Actuellement c’est moi qui refuse de chanter dans ces salles, j’aurai aimé passer dans des grands shows, des grandes salles avec un orchestre professionnel et une sonorisation professionnelle aussi, mais je n’ai pas pu le réaliser.

Dans vos albums, vous êtes parvenu à aborder plusieurs thèmes, comment avez-vous réalisé cette variété ?

Oui, il y a une variété de thèmes, d’ailleurs je suis auteur-compositeur de tous mes albums sauf l’album Ruh Ur d’atughal de 1988 que mon petit frère a écrit, et comme j’ai senti que je lui fais un peu d’ombre, il ne voulait pas chanter puisque je l’avais devancé sur scène dans la famille, et il ne voulait pas être le numéro deux.

Pour l’encourager, j’ai pris ses chansons et je les ai chantées mais j’ai cité sur la jaquette”. “paroles et musique Amour Hafidh,” j’ai fait seulement l’arrangement. Aussi j’ai rendu des hommages à Cherifa, Mohamed Iguerbouchène…

Qu vous inspire dans la chanson kabyle ?

Beaucoup de chanteurs me plaisent, anciens ou nouveaux, d’ailleurs il y a de très belles chansons qui se font, mais il y a un chanteur qui me fascine c’est Jacques Brel et d’ailleurs la chanson de mon dernier album An Boukhene est inspirée de Jacques Brel qui dit “on se croit nègre mais on n’est que suie.”

Dans tous vos albums, quelle est votre chanson préférée et pourquoi ?

Je n’ai pas de préférence La majorité sort de mon cœur et de mon inspiration. D’abord, sachez que je ne lance aucune chanson sans être moi-même convaincu par cette dernière, d’ailleurs plusieurs chansons que j’ai écrites n’ont pas été enregistées à ce jour. Ensuite, après qu’elles sortent sur le marché, il y a des chansons qui donnent plus que d’autres.

Que pensez-vous de la chanson actuelle ?

Il y a du bon dans la chanson actuelle!
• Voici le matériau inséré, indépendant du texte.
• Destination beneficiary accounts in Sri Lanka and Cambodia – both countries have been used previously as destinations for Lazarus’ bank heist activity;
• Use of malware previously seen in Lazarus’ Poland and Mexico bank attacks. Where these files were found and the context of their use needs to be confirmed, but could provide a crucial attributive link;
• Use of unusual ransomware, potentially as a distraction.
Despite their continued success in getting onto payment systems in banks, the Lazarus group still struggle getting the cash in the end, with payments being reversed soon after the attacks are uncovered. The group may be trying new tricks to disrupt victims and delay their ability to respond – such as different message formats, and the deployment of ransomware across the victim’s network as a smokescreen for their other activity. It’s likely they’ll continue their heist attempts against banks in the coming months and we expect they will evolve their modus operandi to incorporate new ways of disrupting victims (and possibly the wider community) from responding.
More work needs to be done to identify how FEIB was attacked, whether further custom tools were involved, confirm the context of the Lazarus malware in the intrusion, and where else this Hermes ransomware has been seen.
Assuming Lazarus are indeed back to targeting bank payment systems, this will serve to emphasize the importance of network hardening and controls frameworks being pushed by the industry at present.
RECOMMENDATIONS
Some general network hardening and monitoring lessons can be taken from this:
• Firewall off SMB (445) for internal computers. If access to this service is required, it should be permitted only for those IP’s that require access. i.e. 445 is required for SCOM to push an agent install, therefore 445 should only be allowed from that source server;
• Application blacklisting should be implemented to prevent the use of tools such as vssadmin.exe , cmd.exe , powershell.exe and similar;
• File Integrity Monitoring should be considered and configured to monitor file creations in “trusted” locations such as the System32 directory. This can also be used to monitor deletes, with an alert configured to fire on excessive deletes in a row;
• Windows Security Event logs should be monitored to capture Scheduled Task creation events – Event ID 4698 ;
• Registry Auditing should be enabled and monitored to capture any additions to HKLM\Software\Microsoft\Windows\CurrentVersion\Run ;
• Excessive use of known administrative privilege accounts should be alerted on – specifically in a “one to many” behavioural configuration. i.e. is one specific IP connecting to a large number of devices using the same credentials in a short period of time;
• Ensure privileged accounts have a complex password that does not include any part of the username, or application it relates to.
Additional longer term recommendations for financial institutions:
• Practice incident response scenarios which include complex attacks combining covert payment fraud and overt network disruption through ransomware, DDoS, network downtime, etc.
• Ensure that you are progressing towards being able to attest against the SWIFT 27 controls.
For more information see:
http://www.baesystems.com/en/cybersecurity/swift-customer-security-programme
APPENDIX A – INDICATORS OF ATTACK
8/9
Evidemment la mondialisation de la musique ainsi que l’enregistrement professionnel et la progression dans le monde de la chanson ces derniers temps, ont joué un rôle dans la chanson actuelle.
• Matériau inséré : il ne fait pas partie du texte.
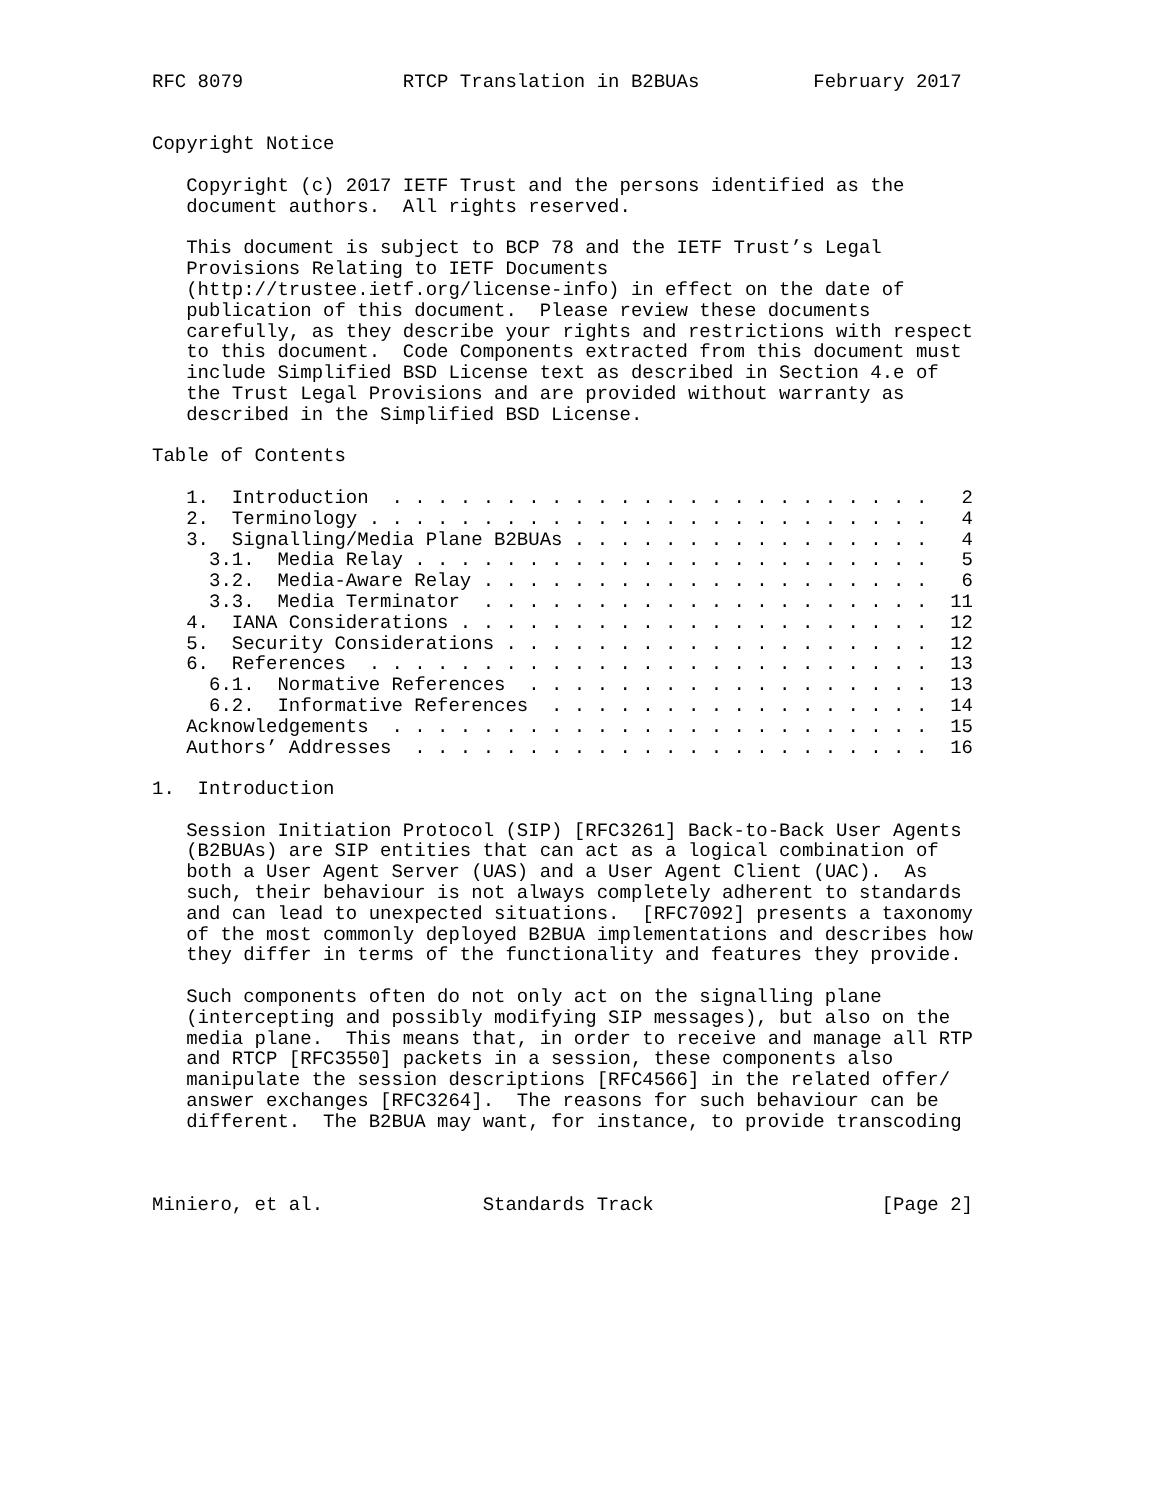RFC 8079              RTCP Translation in B2BUAs          February 2017


Copyright Notice

   Copyright (c) 2017 IETF Trust and the persons identified as the
   document authors.  All rights reserved.

   This document is subject to BCP 78 and the IETF Trust’s Legal
   Provisions Relating to IETF Documents
   (http://trustee.ietf.org/license-info) in effect on the date of
   publication of this document.  Please review these documents
   carefully, as they describe your rights and restrictions with respect
   to this document.  Code Components extracted from this document must
   include Simplified BSD License text as described in Section 4.e of
   the Trust Legal Provisions and are provided without warranty as
   described in the Simplified BSD License.

Table of Contents

   1.  Introduction  . . . . . . . . . . . . . . . . . . . . . . . .   2
   2.  Terminology . . . . . . . . . . . . . . . . . . . . . . . . .   4
   3.  Signalling/Media Plane B2BUAs . . . . . . . . . . . . . . . .   4
     3.1.  Media Relay . . . . . . . . . . . . . . . . . . . . . . .   5
     3.2.  Media-Aware Relay . . . . . . . . . . . . . . . . . . . .   6
     3.3.  Media Terminator  . . . . . . . . . . . . . . . . . . . .  11
   4.  IANA Considerations . . . . . . . . . . . . . . . . . . . . .  12
   5.  Security Considerations . . . . . . . . . . . . . . . . . . .  12
   6.  References  . . . . . . . . . . . . . . . . . . . . . . . . .  13
     6.1.  Normative References  . . . . . . . . . . . . . . . . . .  13
     6.2.  Informative References  . . . . . . . . . . . . . . . . .  14
   Acknowledgements  . . . . . . . . . . . . . . . . . . . . . . . .  15
   Authors’ Addresses  . . . . . . . . . . . . . . . . . . . . . . .  16

1.  Introduction

   Session Initiation Protocol (SIP) [RFC3261] Back-to-Back User Agents
   (B2BUAs) are SIP entities that can act as a logical combination of
   both a User Agent Server (UAS) and a User Agent Client (UAC).  As
   such, their behaviour is not always completely adherent to standards
   and can lead to unexpected situations.  [RFC7092] presents a taxonomy
   of the most commonly deployed B2BUA implementations and describes how
   they differ in terms of the functionality and features they provide.

   Such components often do not only act on the signalling plane
   (intercepting and possibly modifying SIP messages), but also on the
   media plane.  This means that, in order to receive and manage all RTP
   and RTCP [RFC3550] packets in a session, these components also
   manipulate the session descriptions [RFC4566] in the related offer/
   answer exchanges [RFC3264].  The reasons for such behaviour can be
   different.  The B2BUA may want, for instance, to provide transcoding



Miniero, et al.              Standards Track                    [Page 2]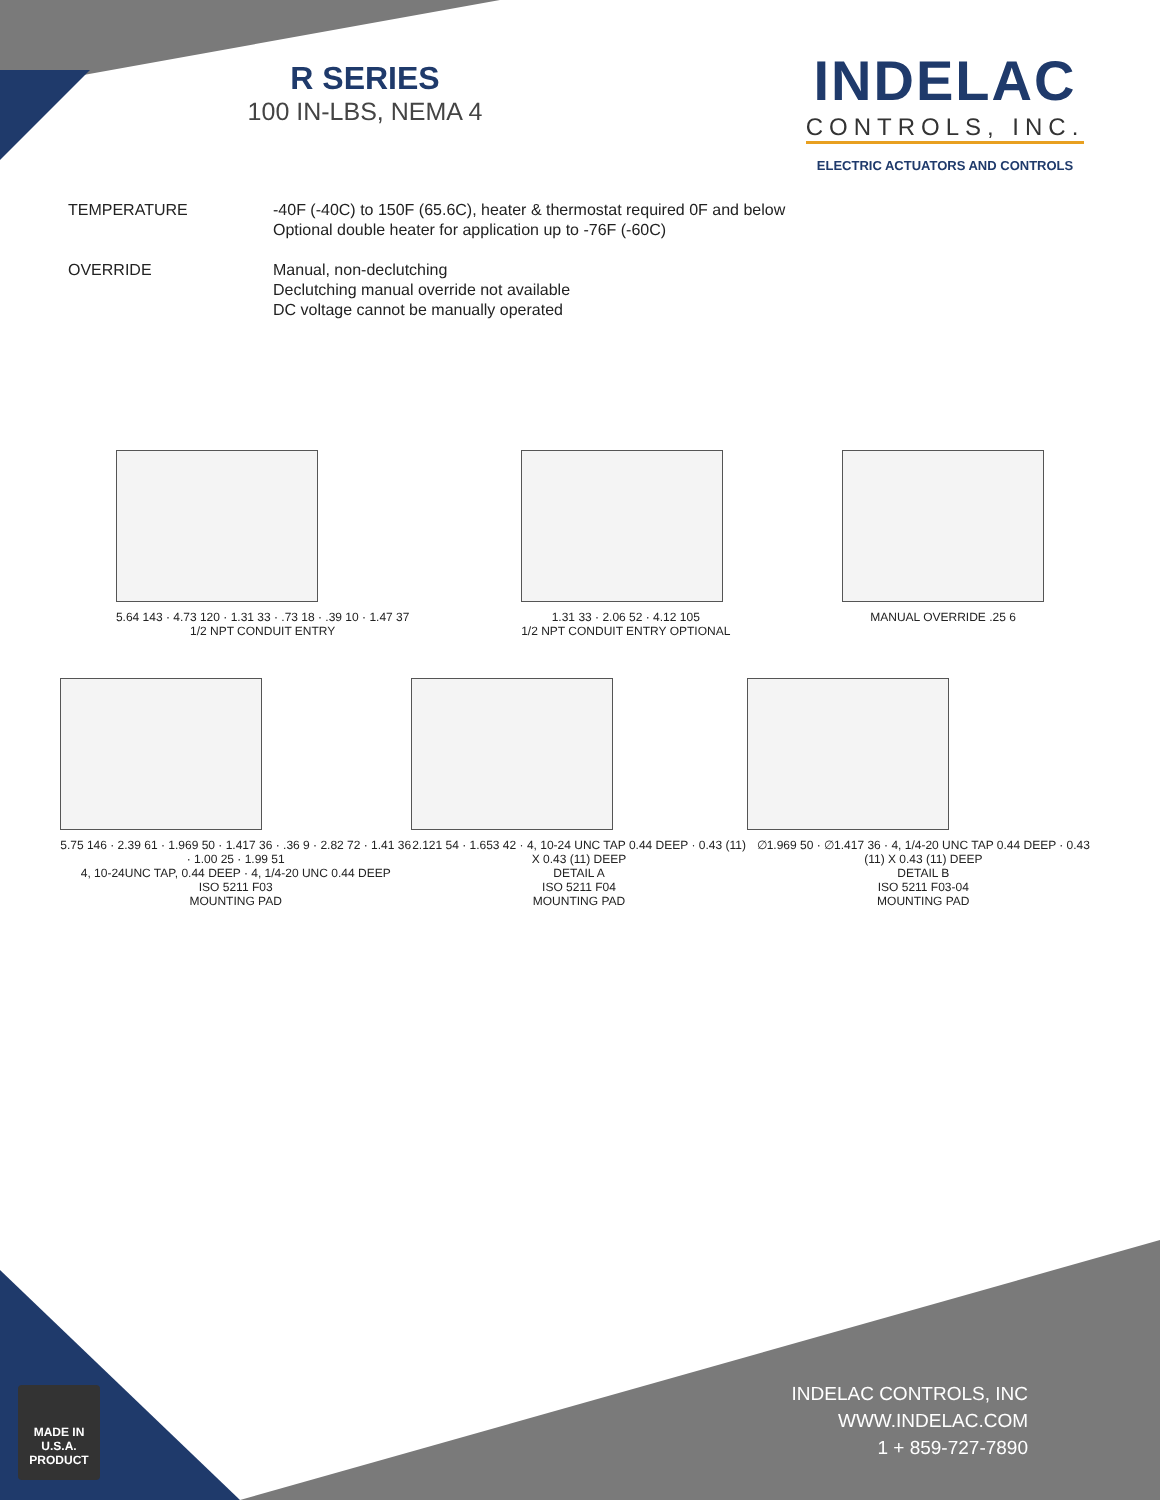R SERIES
100 IN-LBS, NEMA 4
INDELAC
CONTROLS, INC.
ELECTRIC ACTUATORS AND CONTROLS
TEMPERATURE -40F (-40C) to 150F (65.6C), heater & thermostat required 0F and below
Optional double heater for application up to -76F (-60C)
OVERRIDE Manual, non-declutching
Declutching manual override not available
DC voltage cannot be manually operated
5.64 143 · 4.73 120 · 1.31 33 · .73 18 · .39 10 · 1.47 37
1/2 NPT CONDUIT ENTRY
1.31 33 · 2.06 52 · 4.12 105
1/2 NPT CONDUIT ENTRY OPTIONAL
MANUAL OVERRIDE .25 6
5.75 146 · 2.39 61 · 1.969 50 · 1.417 36 · .36 9 · 2.82 72 · 1.41 36 · 1.00 25 · 1.99 51
4, 10-24UNC TAP, 0.44 DEEP · 4, 1/4-20 UNC 0.44 DEEP
ISO 5211 F03
MOUNTING PAD
2.121 54 · 1.653 42 · 4, 10-24 UNC TAP 0.44 DEEP · 0.43 (11) X 0.43 (11) DEEP
DETAIL A
ISO 5211 F04
MOUNTING PAD
∅1.969 50 · ∅1.417 36 · 4, 1/4-20 UNC TAP 0.44 DEEP · 0.43 (11) X 0.43 (11) DEEP
DETAIL B
ISO 5211 F03-04
MOUNTING PAD
MADE IN U.S.A.
PRODUCT
INDELAC CONTROLS, INC
WWW.INDELAC.COM
1 + 859-727-7890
En plus, les différents rythmes qui existent ces jours-ci ainsi que les belles voix qui marquent. Le chanteur a plus de chance que les anciens, et c’est bien, mais, le seul défaut c’est que la chanson actuelle n’a pas de variétés, ils se basent tous sur le rythme qui marche, en plus, la majorité d’eux entrent dans ce dernier et ne cherchent pas à progresser dans ce rythme. Et c’est ce que je reproche à ces jeunes chanteurs.
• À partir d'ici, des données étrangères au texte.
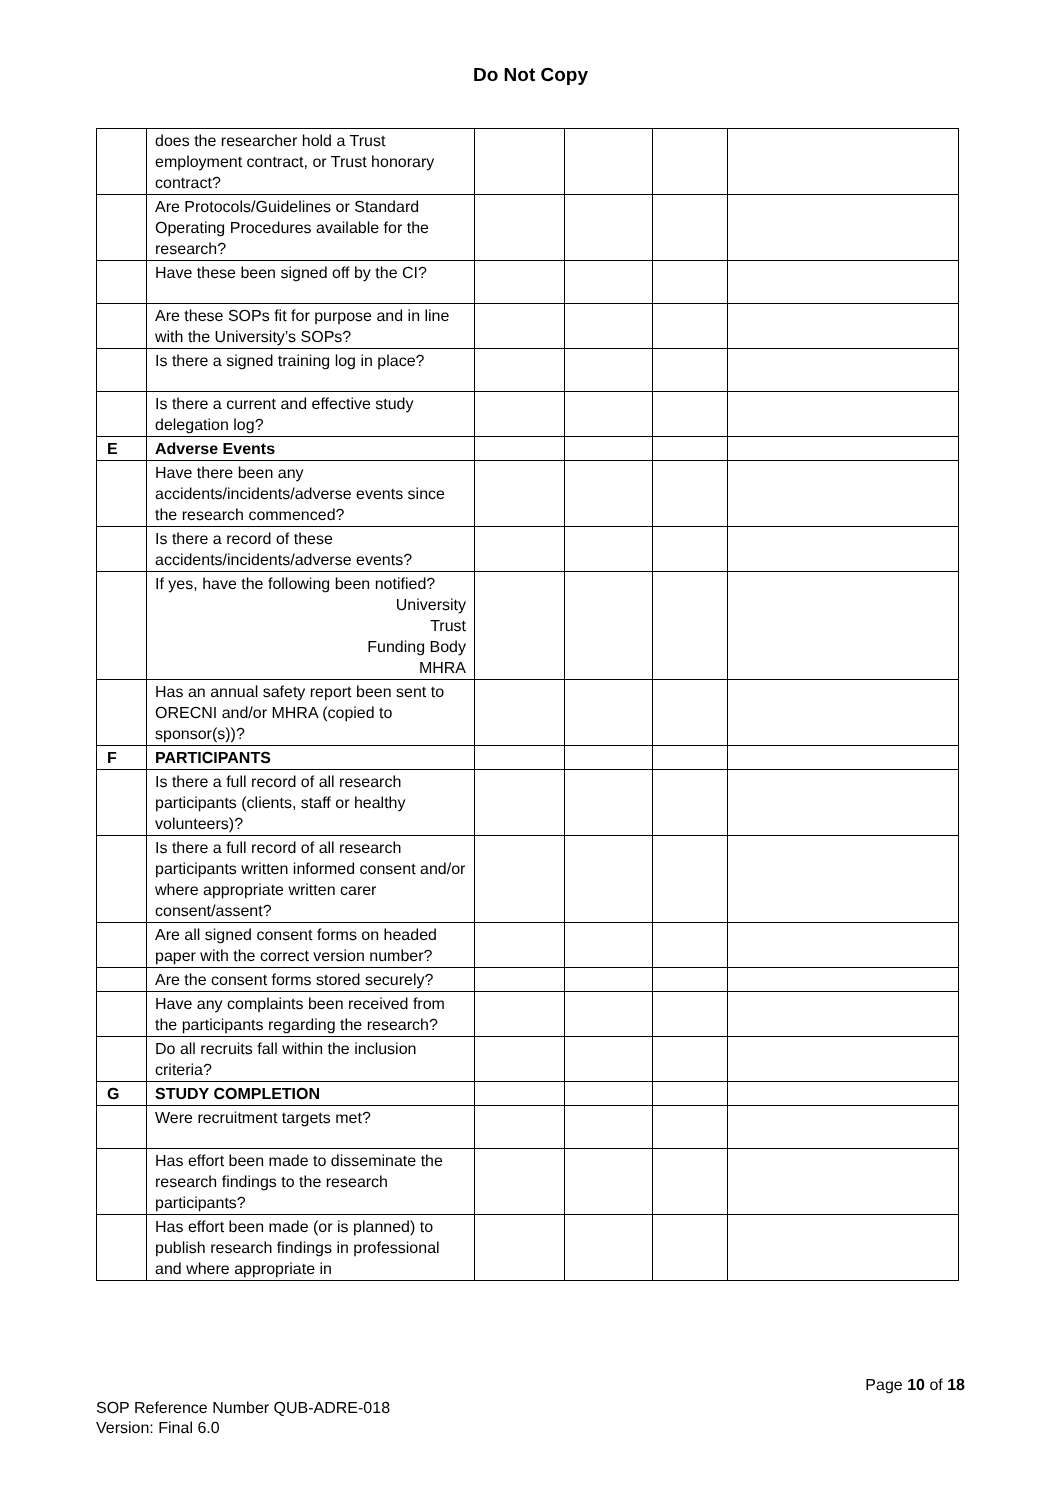Do Not Copy
| | does the researcher hold a Trust employment contract, or Trust honorary contract? | | | | |
| | Are Protocols/Guidelines or Standard Operating Procedures available for the research? | | | | |
| | Have these been signed off by the CI? | | | | |
| | Are these SOPs fit for purpose and in line with the University’s SOPs? | | | | |
| | Is there a signed training log in place? | | | | |
| | Is there a current and effective study delegation log? | | | | |
| E | Adverse Events | | | | |
| | Have there been any accidents/incidents/adverse events since the research commenced? | | | | |
| | Is there a record of these accidents/incidents/adverse events? | | | | |
| | If yes, have the following been notified? University Trust Funding Body MHRA | | | | |
| | Has an annual safety report been sent to ORECNI and/or MHRA (copied to sponsor(s))? | | | | |
| F | PARTICIPANTS | | | | |
| | Is there a full record of all research participants (clients, staff or healthy volunteers)? | | | | |
| | Is there a full record of all research participants written informed consent and/or where appropriate written carer consent/assent? | | | | |
| | Are all signed consent forms on headed paper with the correct version number? | | | | |
| | Are the consent forms stored securely? | | | | |
| | Have any complaints been received from the participants regarding the research? | | | | |
| | Do all recruits fall within the inclusion criteria? | | | | |
| G | STUDY COMPLETION | | | | |
| | Were recruitment targets met? | | | | |
| | Has effort been made to disseminate the research findings to the research participants? | | | | |
| | Has effort been made (or is planned) to publish research findings in professional and where appropriate in | | | | |
Page 10 of 18
SOP Reference Number QUB-ADRE-018
Version: Final 6.0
Vous avez lancé un nouvel album il y a six jours : Pouvez-vous nous parler de son contenu ?

Ce nouvel album que j’ai titré Ayimesdhurer dans lequel je parle des montagnards qui n’avancent pas puisque, je pense que nous les Kabyles ces derniers temps on est en train de reculer de plus en plus. D’ailleurs, je l’explique dans la chanson An Boukhene où je parle de ces gens qui détiennent différents emplois, par exemple à la radio il y des gens qui parlent de la Petite et Grande Kabylie ! Oui, malheureusement ainsi, ils divisent la Kabylie. Et ce phénomène prend de l’ampleur autour des gens qui font aussi la différence entre les régions, alors que on est tous réunis par notre mère la Kabylie. Cela n’existait pas avant à la radio les gens travaillaient pour faire connaître la Kabylie pour qu’elle soit toujours réunie et qu’elle soit au plus haut sommet, de même que les gens pensaient pareil. Et dans cette chanson j’ai noté qu’il y a pas de différence entre les montagnes de la Kabylie, d’ailleurs il n’y aura qu’une seule langue kabyle. Je veux transmettre un message à tous ces Kabyles pour qu’ils soient unis par la langue kabyle.

Un dernier mot pour les lecteurs ?

Je vous remercie de m’avoir invité et je suis content d’être auprès de vous aujourd’hui et je dis aux lecteurs ainsi qu’à mes fans “sans vous je ne serais pas là”. Et j’espère que mon nouvel album vous plaira. Merci à tous et à bientôt.